··· Metin Parçası
Batuhan KAYA/İz Gazete- İYİ Parti İzmir Milletvekili Hüsmen Kırkpınar, İYİ Parti İzmir İl Başkanlığı’nda İzmir ve ülke gündemine dair açıklamalarda bulundu. Kırkpınar, CHP ve AKP’ye Körfez’deki balık ölümleri ve şehri kaplayan yoğun ölü balık kokusu üzerinden yüklendi.
Kırkpınar, ana muhalefet ve iktidar partisinin sorumluluğu birbirine attığını ifade ederek, “Pencerelere çıktığımızda hissettiğimiz koku, yalnızca iktidara ya da muhalefete oy verenlerin değil, tüm İzmirlilerin sorumluluğundadır. Burada, İzmir’de yaşayanların kabahati ne? Biz bunu hak ediyor muyuz? Hem hükümet hem de yerel yönetim bunu ele alarak ortak bir akılla, bu konuyla ilgili bölümlerin eğitici hocalarıyla, çevreci bürokratlarla çözülebilir. Bu zor bir şey değildir ama çok zoru İzmirliye reva görenler her 2 iktidarın da sonları hüsran olacaktır” dedi.
······
··· Verilen Malzeme
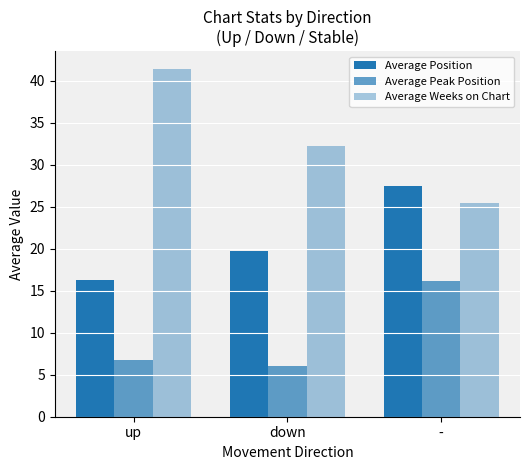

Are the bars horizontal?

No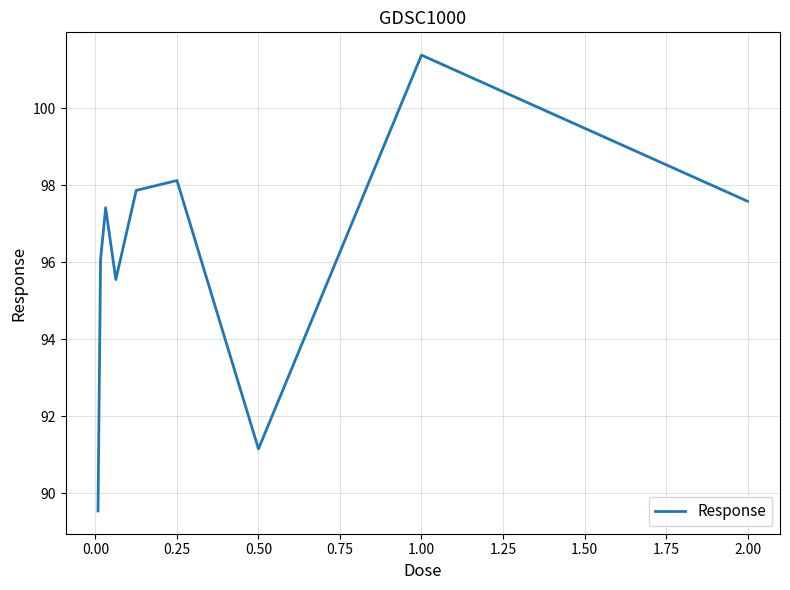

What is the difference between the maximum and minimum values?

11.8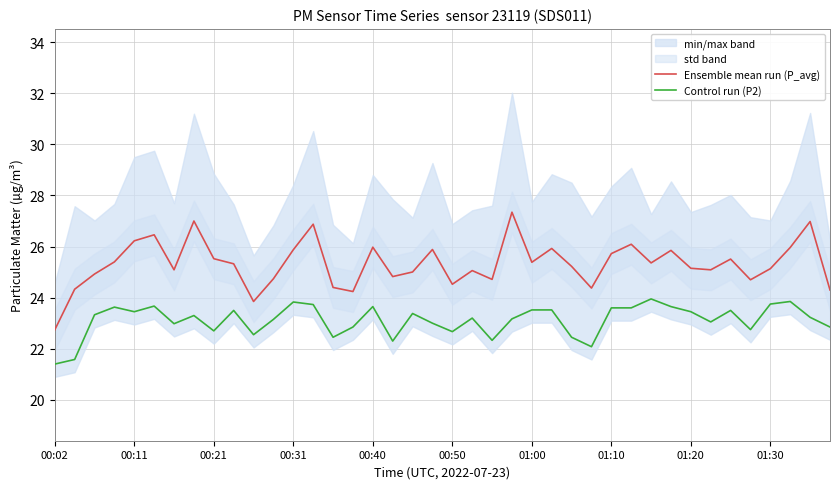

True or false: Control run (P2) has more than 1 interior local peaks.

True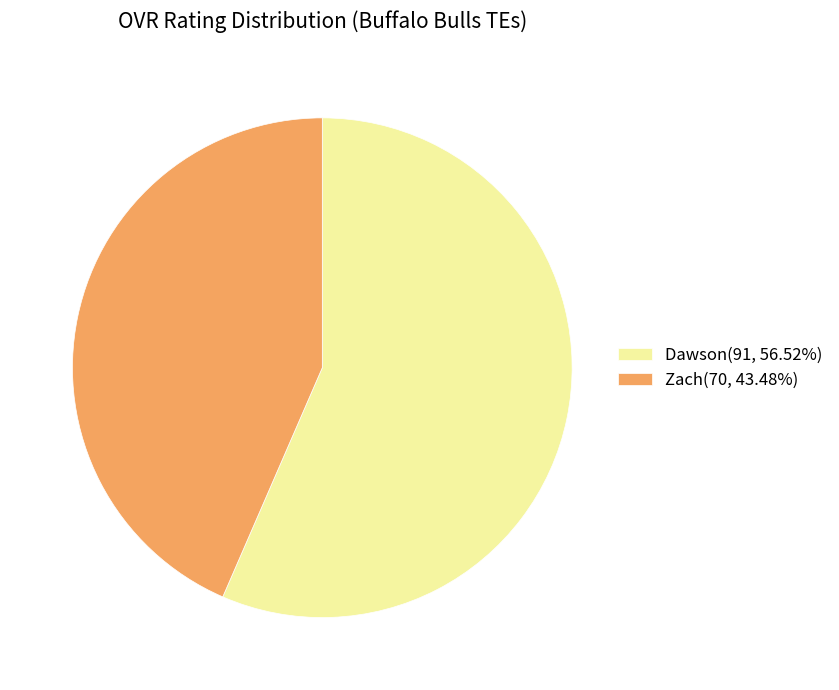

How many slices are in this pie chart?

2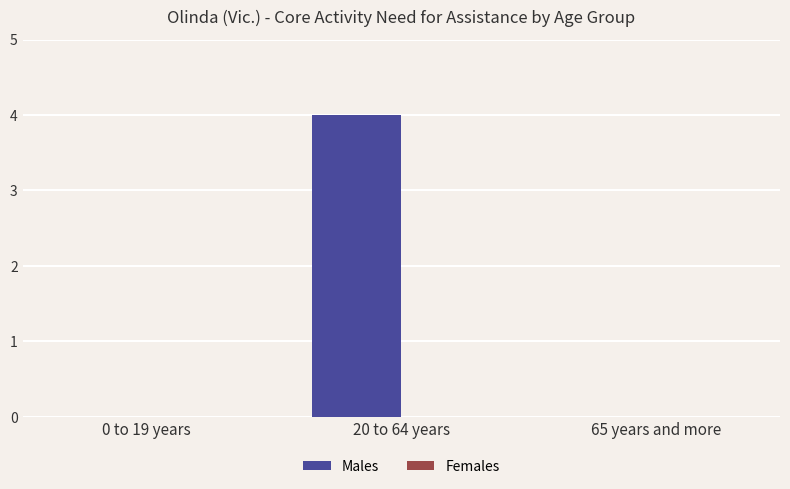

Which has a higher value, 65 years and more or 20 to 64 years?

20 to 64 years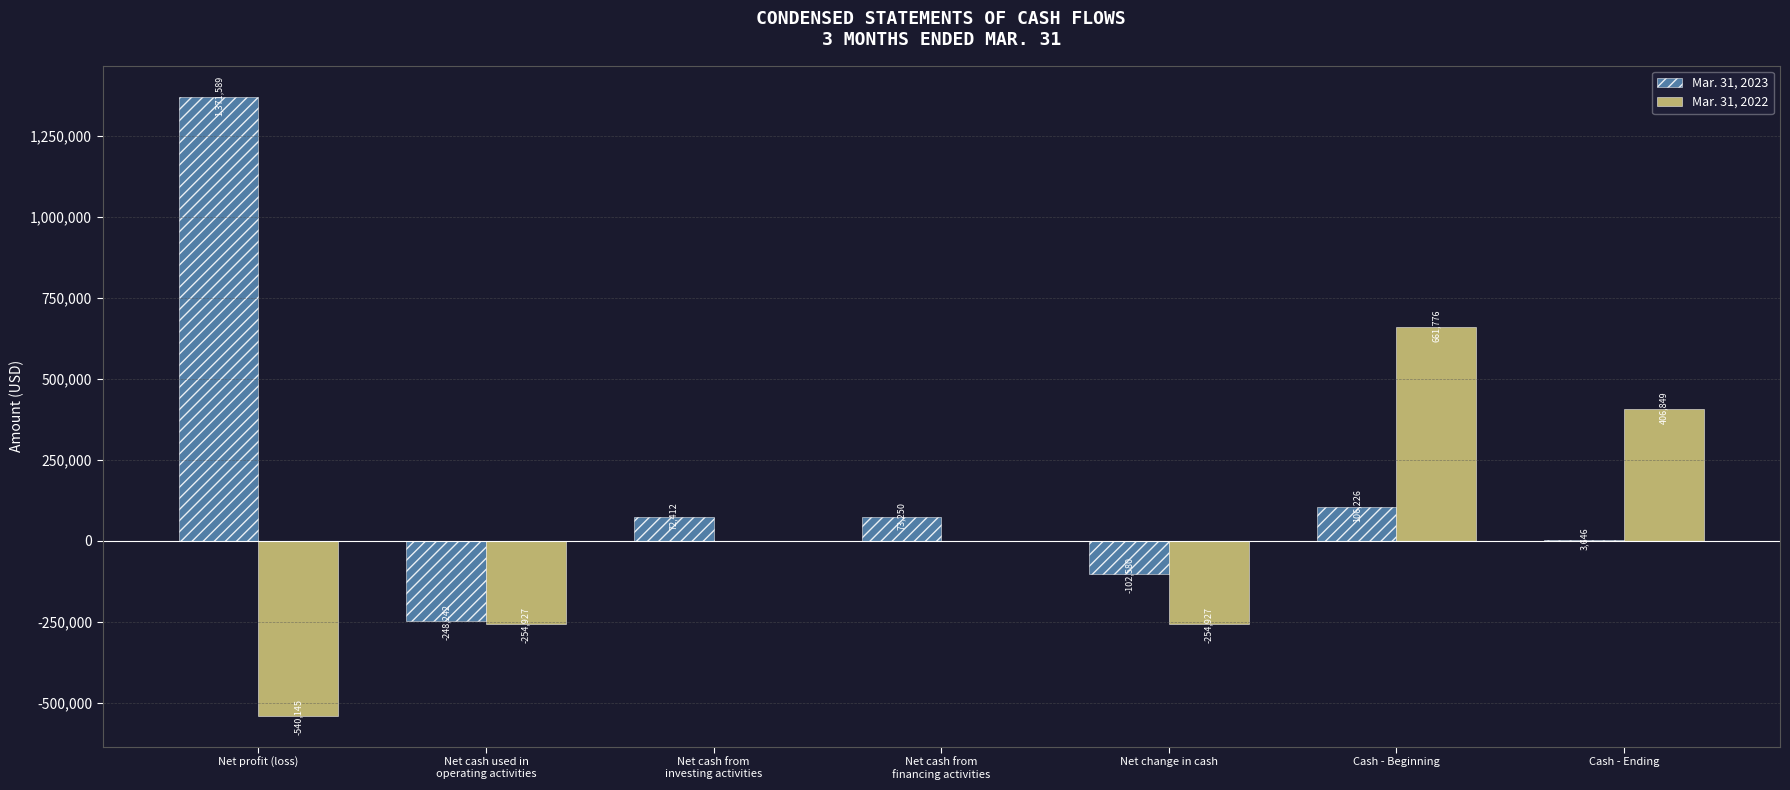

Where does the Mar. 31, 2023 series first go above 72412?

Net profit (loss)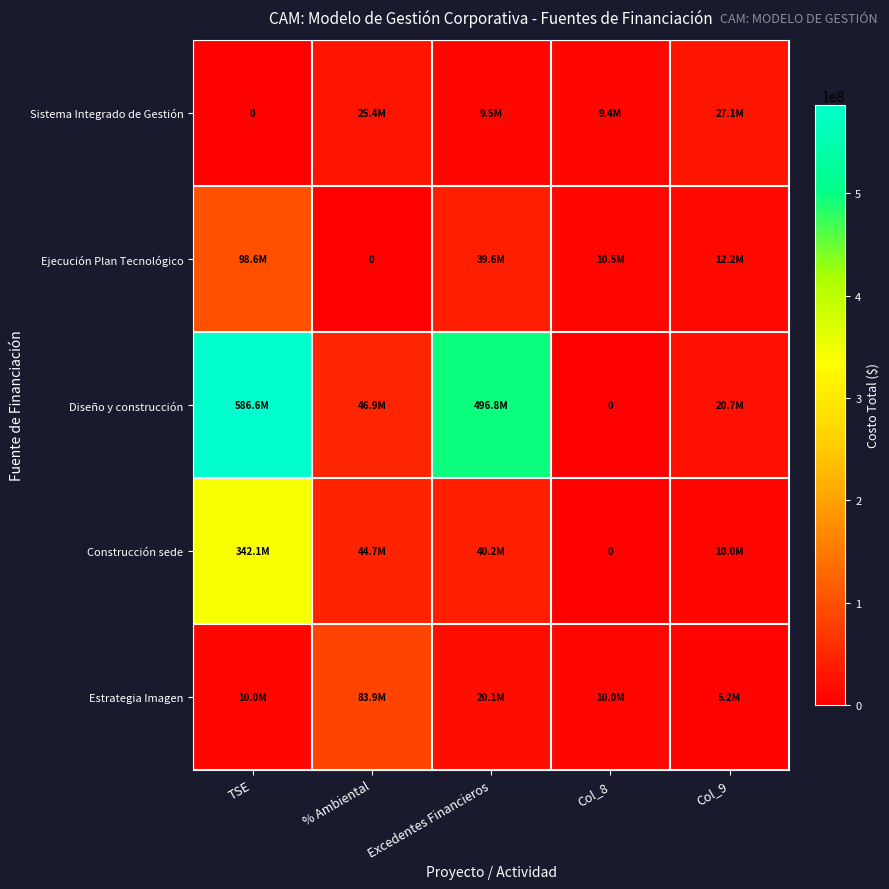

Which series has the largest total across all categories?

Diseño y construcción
······
-- Görev Listesi --
**A.** Metne göre Hüsmen Kırkpınar açıklamalarını nerede yaptı?
**B.** Metinde "Batuhan KAYA/İz Gazete- İYİ" sözleriyle başlayıp "kokusu üzerinden yüklendi." sözleriyle biten bölümü, aradaki her şeyle birlikte hiç değiştirmeden geri verin.

-- Alıştırma Yanıtları --
**A.** İYİ Parti İzmir İl Başkanlığı’nda.

**B.**
Batuhan KAYA/İz Gazete- İYİ Parti İzmir Milletvekili Hüsmen Kırkpınar, İYİ Parti İzmir İl Başkanlığı’nda İzmir ve ülke gündemine dair açıklamalarda bulundu. Kırkpınar, CHP ve AKP’ye Körfez’deki balık ölümleri ve şehri kaplayan yoğun ölü balık kokusu üzerinden yüklendi.